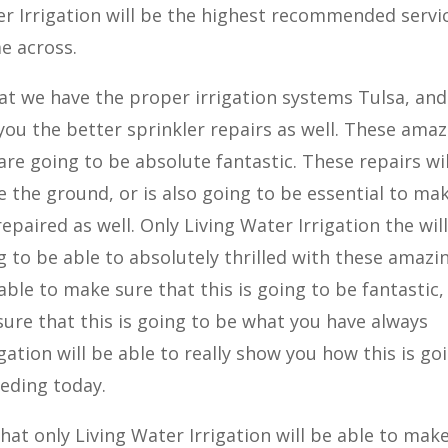
er Irrigation will be the highest recommended servi
e across.
at we have the proper irrigation systems Tulsa, and
 you the better sprinkler repairs as well. These ama
 are going to be absolute fantastic. These repairs wil
 the ground, or is also going to be essential to ma
repaired as well. Only Living Water Irrigation the wil
 to be able to absolutely thrilled with these amazi
able to make sure that this is going to be fantastic,
 sure that this is going to be what you have always
gation will be able to really show you how this is go
eding today.
that only Living Water Irrigation will be able to mak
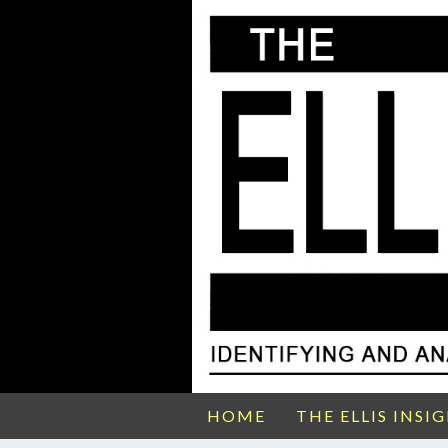
HOME
THE ELLIS INSI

PROBLEM DESCRIPTION: What you return should match the entries word for word, pictures aside.

WRITTEN SOLUTION:
er Irrigation will be the highest recommended servi
e across.
at we have the proper irrigation systems Tulsa, and
 you the better sprinkler repairs as well. These ama
 are going to be absolute fantastic. These repairs wil
 the ground, or is also going to be essential to ma
repaired as well. Only Living Water Irrigation the wil
 to be able to absolutely thrilled with these amazi
able to make sure that this is going to be fantastic,
 sure that this is going to be what you have always
gation will be able to really show you how this is go
eding today.
that only Living Water Irrigation will be able to mak
HOME
THE ELLIS INSI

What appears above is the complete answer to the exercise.